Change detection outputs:

- Opening Delimiter -

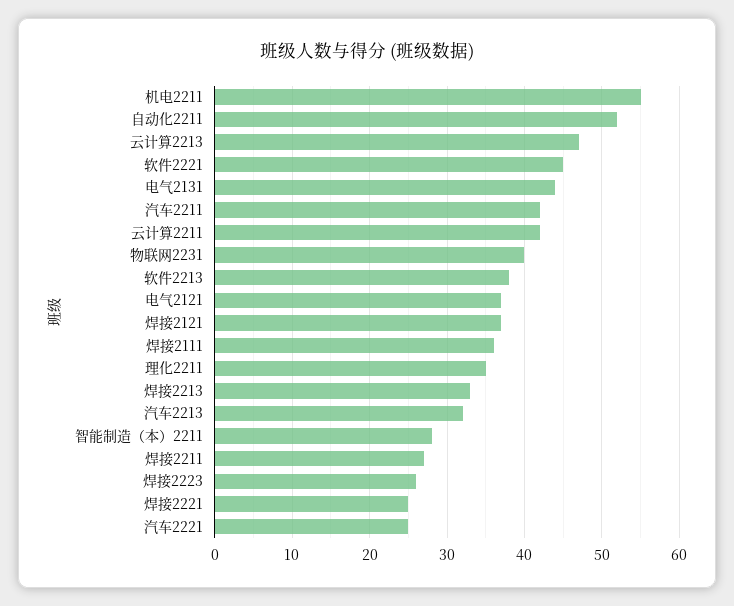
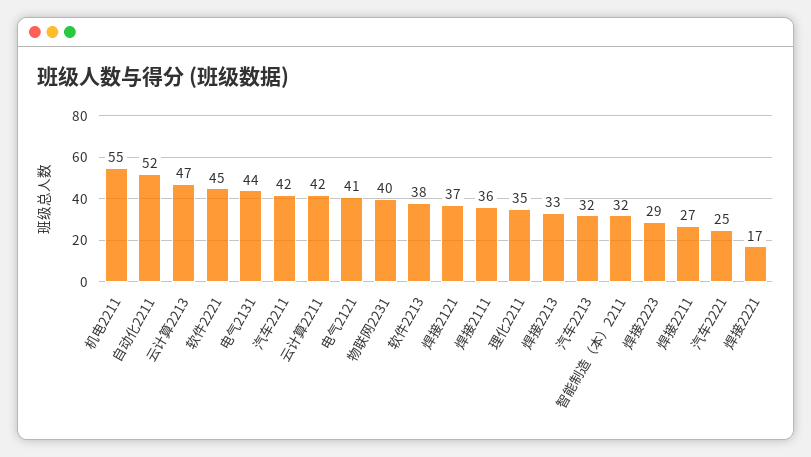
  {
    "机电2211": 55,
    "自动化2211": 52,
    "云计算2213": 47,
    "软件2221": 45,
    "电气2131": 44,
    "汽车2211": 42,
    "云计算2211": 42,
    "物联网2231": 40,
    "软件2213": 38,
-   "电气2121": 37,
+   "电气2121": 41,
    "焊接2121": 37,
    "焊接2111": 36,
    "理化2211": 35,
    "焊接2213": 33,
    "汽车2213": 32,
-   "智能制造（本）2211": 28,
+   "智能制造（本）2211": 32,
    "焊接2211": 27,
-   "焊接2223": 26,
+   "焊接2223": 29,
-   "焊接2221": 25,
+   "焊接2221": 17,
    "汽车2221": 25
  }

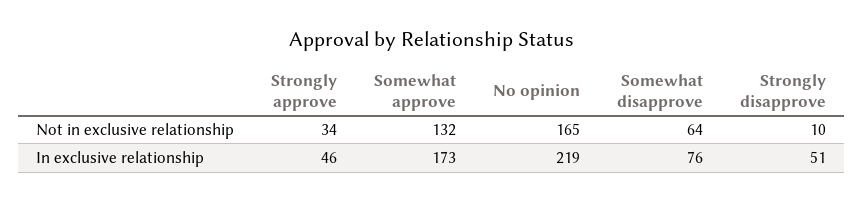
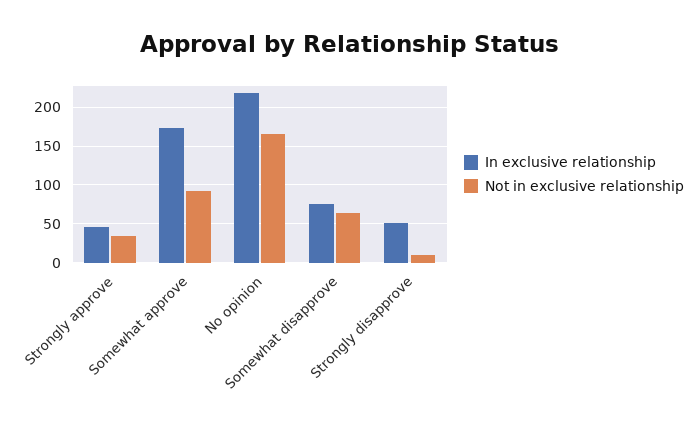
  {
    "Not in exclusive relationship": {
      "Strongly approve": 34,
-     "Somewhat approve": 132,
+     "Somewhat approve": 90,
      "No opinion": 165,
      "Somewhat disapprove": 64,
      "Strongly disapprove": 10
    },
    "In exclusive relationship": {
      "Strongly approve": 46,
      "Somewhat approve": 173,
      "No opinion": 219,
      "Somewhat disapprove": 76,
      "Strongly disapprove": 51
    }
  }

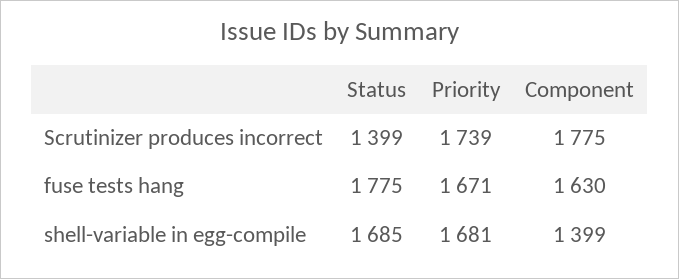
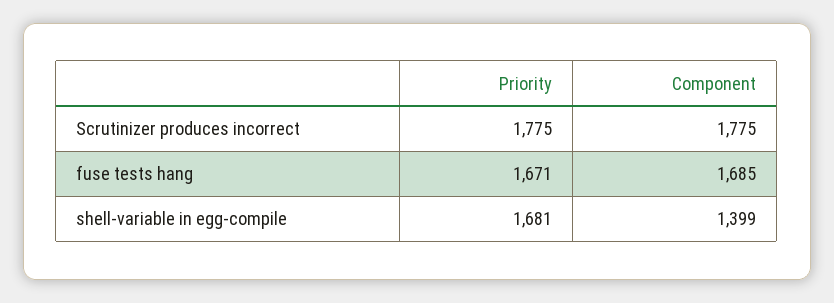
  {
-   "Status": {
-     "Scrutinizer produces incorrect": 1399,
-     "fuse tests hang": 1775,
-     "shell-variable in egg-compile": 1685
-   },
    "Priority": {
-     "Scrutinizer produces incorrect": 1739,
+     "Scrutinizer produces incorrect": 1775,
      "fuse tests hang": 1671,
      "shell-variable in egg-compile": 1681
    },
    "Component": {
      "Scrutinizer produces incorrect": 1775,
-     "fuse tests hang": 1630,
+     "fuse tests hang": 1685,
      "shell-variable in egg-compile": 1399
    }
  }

- Closing Delimiter -

▸ Assignment: Each record above needs to be retyped exactly, without any pictures.

▸ Task solution:
  {
    "机电2211": 55,
    "自动化2211": 52,
    "云计算2213": 47,
    "软件2221": 45,
    "电气2131": 44,
    "汽车2211": 42,
    "云计算2211": 42,
    "物联网2231": 40,
    "软件2213": 38,
-   "电气2121": 37,
+   "电气2121": 41,
    "焊接2121": 37,
    "焊接2111": 36,
    "理化2211": 35,
    "焊接2213": 33,
    "汽车2213": 32,
-   "智能制造（本）2211": 28,
+   "智能制造（本）2211": 32,
    "焊接2211": 27,
-   "焊接2223": 26,
+   "焊接2223": 29,
-   "焊接2221": 25,
+   "焊接2221": 17,
    "汽车2221": 25
  }

  {
    "Not in exclusive relationship": {
      "Strongly approve": 34,
-     "Somewhat approve": 132,
+     "Somewhat approve": 90,
      "No opinion": 165,
      "Somewhat disapprove": 64,
      "Strongly disapprove": 10
    },
    "In exclusive relationship": {
      "Strongly approve": 46,
      "Somewhat approve": 173,
      "No opinion": 219,
      "Somewhat disapprove": 76,
      "Strongly disapprove": 51
    }
  }

  {
-   "Status": {
-     "Scrutinizer produces incorrect": 1399,
-     "fuse tests hang": 1775,
-     "shell-variable in egg-compile": 1685
-   },
    "Priority": {
-     "Scrutinizer produces incorrect": 1739,
+     "Scrutinizer produces incorrect": 1775,
      "fuse tests hang": 1671,
      "shell-variable in egg-compile": 1681
    },
    "Component": {
      "Scrutinizer produces incorrect": 1775,
-     "fuse tests hang": 1630,
+     "fuse tests hang": 1685,
      "shell-variable in egg-compile": 1399
    }
  }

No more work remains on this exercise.